Equoid Application Settings

Equoid’s system configuration and tuning parameters are described below.

Data Publisher

DATA_URL_PRIMARY - URL of either full dataset or list of all field values for the linear and single OP_MODE settings, respectively.

DATA_URL_SECONDARY - URL of all field values for the dual OP_MODE setting.

OP_MODE - Operating mode: single for a list of field values from which random elements will be generated, dual for two lists of field values from which random elements will be generated, linear for a dataset meant to be read in sequence and transmitted.

Data Handler

WINDOW_SECONDS - Size, in seconds of window for which the top-k elements should be determined.

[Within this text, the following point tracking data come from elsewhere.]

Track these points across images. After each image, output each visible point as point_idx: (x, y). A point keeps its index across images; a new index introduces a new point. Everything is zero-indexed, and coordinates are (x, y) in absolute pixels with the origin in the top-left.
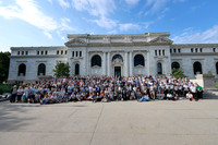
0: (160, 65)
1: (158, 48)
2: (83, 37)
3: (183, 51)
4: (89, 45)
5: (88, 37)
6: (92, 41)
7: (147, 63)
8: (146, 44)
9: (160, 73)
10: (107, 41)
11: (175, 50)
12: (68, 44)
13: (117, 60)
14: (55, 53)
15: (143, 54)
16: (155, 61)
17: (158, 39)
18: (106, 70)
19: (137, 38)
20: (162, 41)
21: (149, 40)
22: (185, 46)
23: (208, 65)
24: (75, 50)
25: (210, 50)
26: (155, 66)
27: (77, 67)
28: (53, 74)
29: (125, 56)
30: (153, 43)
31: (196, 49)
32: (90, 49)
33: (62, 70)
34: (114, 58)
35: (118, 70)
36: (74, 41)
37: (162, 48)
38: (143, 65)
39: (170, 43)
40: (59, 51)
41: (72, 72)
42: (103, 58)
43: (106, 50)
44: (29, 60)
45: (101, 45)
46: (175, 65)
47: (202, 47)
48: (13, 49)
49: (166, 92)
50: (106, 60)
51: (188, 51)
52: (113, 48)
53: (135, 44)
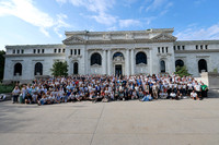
0: (163, 63)
1: (161, 45)
2: (81, 34)
3: (187, 48)
4: (88, 43)
5: (87, 34)
6: (90, 39)
7: (150, 61)
8: (149, 41)
9: (163, 71)
10: (107, 38)
11: (179, 47)
12: (66, 42)
13: (118, 58)
14: (52, 52)
15: (145, 51)
16: (158, 59)
17: (161, 36)
18: (106, 68)
19: (138, 34)
20: (165, 38)
21: (151, 37)
22: (189, 43)
23: (214, 62)
25: (216, 47)
26: (158, 64)
27: (76, 65)
28: (50, 74)
29: (126, 54)
30: (156, 40)
31: (202, 46)
33: (60, 69)
34: (115, 56)
35: (119, 69)
36: (72, 39)
37: (165, 45)
38: (146, 63)
39: (173, 40)
40: (56, 49)
41: (70, 71)
42: (103, 56)
43: (107, 48)
44: (25, 59)
45: (100, 43)
46: (179, 63)
47: (207, 43)
48: (7, 47)
49: (170, 91)
50: (106, 58)
51: (193, 48)
52: (114, 46)
53: (137, 41)
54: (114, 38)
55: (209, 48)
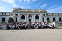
0: (43, 19)
1: (43, 14)
2: (18, 9)
3: (50, 15)
5: (21, 9)
7: (39, 18)
8: (39, 12)
9: (43, 21)
10: (27, 11)
11: (48, 14)
12: (13, 11)
13: (30, 17)
15: (38, 15)
16: (42, 18)
18: (26, 20)
19: (36, 10)
20: (44, 11)
21: (40, 11)
22: (50, 13)
23: (57, 19)
24: (16, 13)
25: (57, 15)
27: (17, 19)
30: (41, 12)
31: (54, 14)
32: (21, 13)
34: (29, 16)
35: (30, 20)
37: (44, 14)
39: (46, 12)
43: (27, 14)
45: (25, 12)
46: (48, 19)
50: (26, 17)
51: (52, 15)
52: (29, 13)
53: (36, 12)
54: (29, 11)
55: (56, 15)
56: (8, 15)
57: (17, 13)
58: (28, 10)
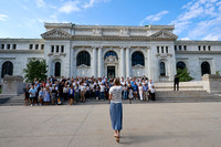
0: (162, 65)
1: (160, 44)
2: (66, 27)
4: (74, 38)
5: (73, 27)
6: (78, 33)
7: (148, 62)
8: (147, 39)
9: (163, 74)
10: (98, 33)
12: (45, 36)
13: (111, 58)
14: (26, 48)
15: (143, 51)
16: (157, 60)
18: (95, 70)
19: (135, 30)
22: (191, 43)
23: (218, 65)
24: (55, 43)
25: (219, 49)
26: (156, 66)
29: (120, 54)
30: (155, 38)
32: (75, 44)
33: (36, 70)
34: (107, 55)
35: (111, 71)
36: (54, 32)
37: (165, 44)
38: (143, 64)
39: (174, 39)
40: (32, 44)
41: (50, 72)
42: (93, 54)
43: (97, 45)
45: (89, 39)
50: (96, 58)
51: (195, 49)
52: (106, 44)
53: (133, 39)
54: (106, 34)
55: (212, 49)
56: (24, 52)
57: (60, 43)
58: (103, 30)
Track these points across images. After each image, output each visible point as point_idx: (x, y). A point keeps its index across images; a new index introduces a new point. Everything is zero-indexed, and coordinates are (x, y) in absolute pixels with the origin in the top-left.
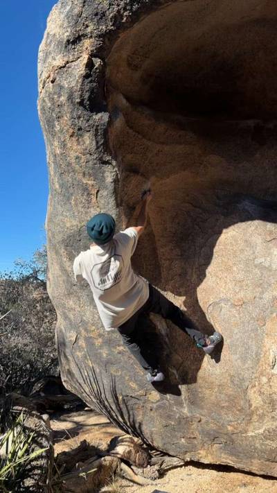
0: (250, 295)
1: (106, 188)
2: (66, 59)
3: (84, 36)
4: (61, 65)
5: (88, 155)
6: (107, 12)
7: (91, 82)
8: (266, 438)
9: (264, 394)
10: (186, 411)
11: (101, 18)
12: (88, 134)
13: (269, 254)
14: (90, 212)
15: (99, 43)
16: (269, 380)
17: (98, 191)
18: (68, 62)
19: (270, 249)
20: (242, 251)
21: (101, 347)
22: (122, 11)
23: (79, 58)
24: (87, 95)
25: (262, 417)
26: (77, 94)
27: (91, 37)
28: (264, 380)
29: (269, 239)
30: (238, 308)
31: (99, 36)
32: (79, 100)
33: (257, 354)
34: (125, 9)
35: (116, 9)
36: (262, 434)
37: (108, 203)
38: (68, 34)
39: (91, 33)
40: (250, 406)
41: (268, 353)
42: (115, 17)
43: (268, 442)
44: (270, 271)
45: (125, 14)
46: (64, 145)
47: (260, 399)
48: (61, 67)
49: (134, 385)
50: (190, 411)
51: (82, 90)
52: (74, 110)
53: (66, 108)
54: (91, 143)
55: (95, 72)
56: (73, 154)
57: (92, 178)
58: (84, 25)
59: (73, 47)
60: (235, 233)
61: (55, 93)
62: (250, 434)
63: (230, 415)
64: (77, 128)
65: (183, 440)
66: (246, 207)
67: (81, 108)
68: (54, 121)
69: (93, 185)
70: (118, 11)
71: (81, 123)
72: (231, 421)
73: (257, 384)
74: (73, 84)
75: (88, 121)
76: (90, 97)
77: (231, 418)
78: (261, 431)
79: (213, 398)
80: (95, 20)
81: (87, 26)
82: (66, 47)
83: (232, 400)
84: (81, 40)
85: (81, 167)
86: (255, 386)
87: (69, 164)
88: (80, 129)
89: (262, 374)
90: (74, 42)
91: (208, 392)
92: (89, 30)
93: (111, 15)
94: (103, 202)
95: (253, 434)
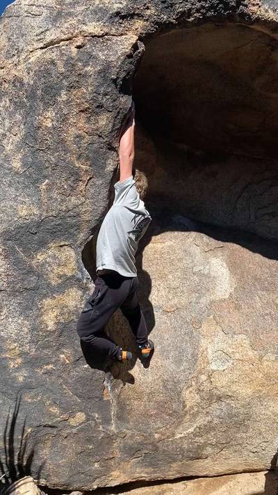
0: (184, 301)
1: (102, 177)
2: (106, 30)
3: (140, 16)
4: (96, 34)
5: (96, 137)
6: (178, 6)
7: (131, 63)
8: (195, 435)
9: (203, 391)
10: (113, 428)
11: (167, 8)
12: (108, 115)
13: (208, 263)
14: (70, 200)
15: (153, 29)
16: (209, 377)
17: (90, 178)
18: (107, 34)
19: (208, 259)
20: (180, 260)
21: (18, 369)
22: (194, 11)
23: (122, 35)
24: (123, 75)
25: (195, 415)
26: (115, 70)
27: (147, 20)
28: (203, 377)
29: (206, 250)
30: (170, 314)
31: (157, 23)
32: (115, 77)
33: (194, 356)
34: (198, 11)
35: (189, 6)
36: (192, 433)
37: (99, 193)
38: (121, 6)
39: (150, 16)
40: (185, 406)
41: (205, 353)
42: (183, 13)
43: (197, 439)
44: (209, 277)
45: (195, 15)
46: (64, 119)
47: (197, 397)
48: (96, 36)
49: (55, 410)
50: (117, 427)
51: (121, 67)
52: (102, 85)
53: (90, 80)
54: (107, 125)
55: (137, 55)
56: (73, 131)
57: (89, 163)
58: (144, 6)
59: (121, 21)
60: (172, 243)
61: (79, 60)
62: (178, 436)
63: (158, 423)
64: (95, 105)
65: (96, 465)
66: (181, 221)
67: (113, 85)
68: (62, 88)
69: (86, 171)
70: (190, 10)
71: (105, 101)
72: (159, 428)
73: (193, 383)
74: (112, 58)
75: (114, 101)
76: (125, 77)
77: (160, 425)
78: (191, 430)
79: (142, 407)
80: (160, 6)
81: (148, 8)
82: (111, 17)
83: (161, 406)
84: (133, 18)
85: (79, 148)
86: (191, 386)
87: (63, 141)
88: (100, 106)
89: (200, 373)
90: (123, 17)
91: (136, 403)
92: (148, 12)
93: (181, 10)
94: (92, 191)
95: (182, 435)
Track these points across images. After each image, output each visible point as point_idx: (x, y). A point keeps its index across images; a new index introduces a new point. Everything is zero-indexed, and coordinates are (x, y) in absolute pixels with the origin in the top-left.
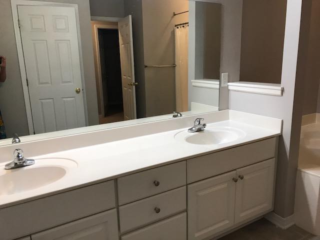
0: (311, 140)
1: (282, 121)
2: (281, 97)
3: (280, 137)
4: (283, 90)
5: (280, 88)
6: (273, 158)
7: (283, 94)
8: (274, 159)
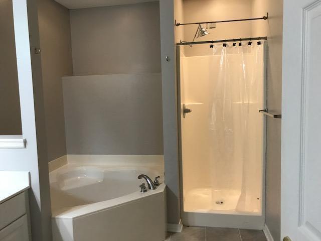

SLIDE_SECONDS - Size, in seconds, of the amount to slide the sample window by each iteration.

BATCH_SECONDS - Size, in seconds, of the batch size to be acquired from the broker.

OP_MODE - As with the data publisher, single for a list of field values from which random elements will be generated, dual for two lists of field values from which random elements will be generated, linear for a dataset meant to be read in sequence and transmitted.

Settings for Examples

Single-field sales messages generated from a set of possible values for item ID as provided by UCI dataset
Dual-field sales messages generated from a set of possible values for item ID and country as provided by UCI dataset
Single-field sales messages sent in order as provided in the UCI dataset

Usage

Web Interface

With all the microservices running, you can now view a visualization of the data stream’s top-ks for the parameters you have chosen. By browsing to the OpenShift web UI for your cluster, logging in, and looking at your project’s overview, you should see a pod/application named equoid-ui with an associated URI. You could also run oc get routes from the command line to get the URI. By browsing to the address, you will then be at the initial splash screen for your equoid system, as shown in the following:

Alt text

By clicking on "sign in" you will be taken to the login screen. You can log in using either of the default credential sets listed on the login page, then click on the graph tab. You should see a visualization of your stream’s data which updates periodically. Similar to the following figure, which shows an example of Equoid determining the top-3 items for 20 second windows. By hovering over areas of the graph, a breakdown of the items within received within the time window are displayed, as shown in the figure.

Alt text

In addition, you can add a new frequent item by entering an item ID in the textbox on the left of the page and then clicking on the add button. Finally, you can add another data handler via the oc command, and a bash script is included in the equoid-openshift Github repo to facilitate additional data handler instances. Once these are up and running, the web UI will automatically add their data in a separate graph tab.

Expansion

Multi-field specification and selection

One potentially useful feature would be to provide a means for specifying a priori the format of messages such that individual fields or combinations of fields could be considered for top-k analysis.

Another would be to expand on parameter tuning, some further analysis of the incoming data stream to guide parameter settings, for example.

Videos

No videos are available for this application.